Łukasz Kaczyński: Czy masz prawo jazdy, używasz samochodu? Bo z Twoich wypowiedzi, a zwłaszcza patrząc na Twoich bohaterów w Wieży. Jasnym dniu, wyłania się obraz osoby mocno krytycznej wobec dobrodziejstw cywilizacji, które czynią nasze życie bardziej luksusowym, prostszym i wygodnym.
Jagoda Szelc: Śmieszne, bo nienawidzę kręcić scen w samochodzie. Tak, mam prawo jazdy. Dobrodziejstwa owszem, ale gdzie umiar? Nawiązujesz do tego, że często powtarzam, iż znajdujemy się dziś w sytuacji pasażerów samochodu wiszącego nad przepaścią, którym się wydaje, że wciąż kontrolują sytuację?

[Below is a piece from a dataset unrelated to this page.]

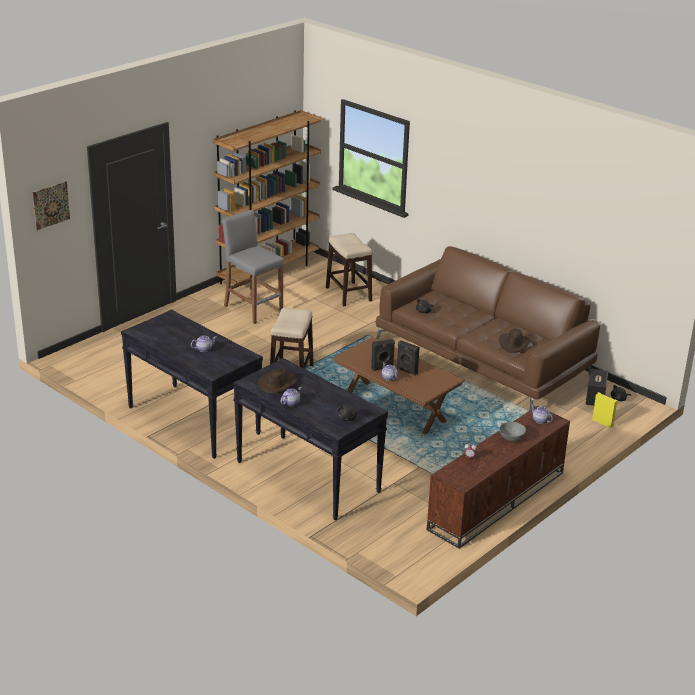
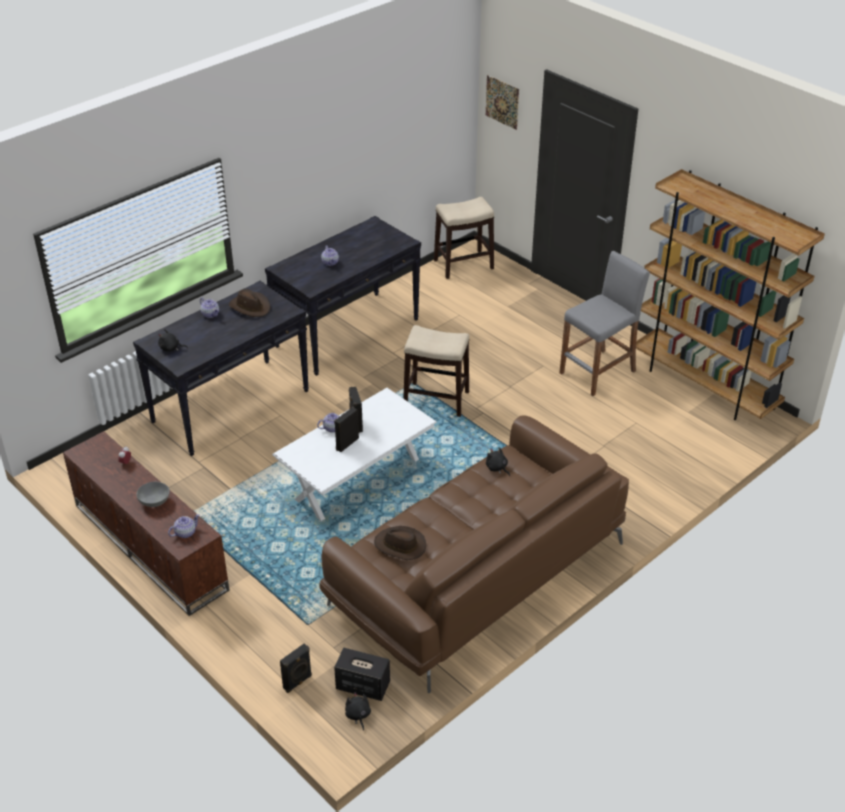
camera: 95 degrees right, 10 degrees up
stool [326,233,372,306] -> stool moved to [434,197,495,279]
brown coffee table [332,337,465,435] -> white coffee table [272,388,437,521]
yellow speaker [592,392,618,428] -> black speaker [280,644,312,693]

Nawet nie, myślę o pierwszej z opozycji, na których zbudowałaś film. Zaczyna się ujęciami, w których kamera filmuje nocą monstrualną siatkę dachów, kominów, potem ulic, po których jak w Grand Theft Auto porusza się samochód bohaterów – a potem zmienia się perspektywa, jest dzień i kamera podąża za nim wśród zielonej gęstwy. Twoi bohaterowie z jednego układu – miasta – przenoszą się w inny, który nie jest tak kontrolowany przez nich i opiera się na innych busolach niż na przykład ten GPS, który ich zawodzi w lesie.

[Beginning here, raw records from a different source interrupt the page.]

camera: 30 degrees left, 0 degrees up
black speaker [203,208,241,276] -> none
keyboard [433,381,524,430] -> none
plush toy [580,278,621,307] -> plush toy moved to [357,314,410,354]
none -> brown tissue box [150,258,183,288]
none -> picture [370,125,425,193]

Film miał zaczynać się od czegoś, co wygląda jak matryca komputera, czegoś industrialnego, i kończyć się wejściem w las. Kamera miała pracować w trybie od punktu zero i zbliżać się do samochodu, stopniowo zmieniając kąt. Ta scena ma długą historię – kręciliśmy ją trzy razy, była szczegółowo zaplanowana w 3D, ale cały czas nawalały nam drony. Jeden spadł, z drugim przyjechał jakiś szowinista i puszył się, ale jak przyszło co do czego, to praca okazała się dla niego za trudna, w końcu z trzecim dronem przyjechał Paweł Sudoł i zrobił, co trzeba. Fajnie, że dostrzegłeś GPS, nie wszyscy widzą, że bohaterowie od początku znajdują się w przestrzeni, której nie mogą łatwo kontrolować.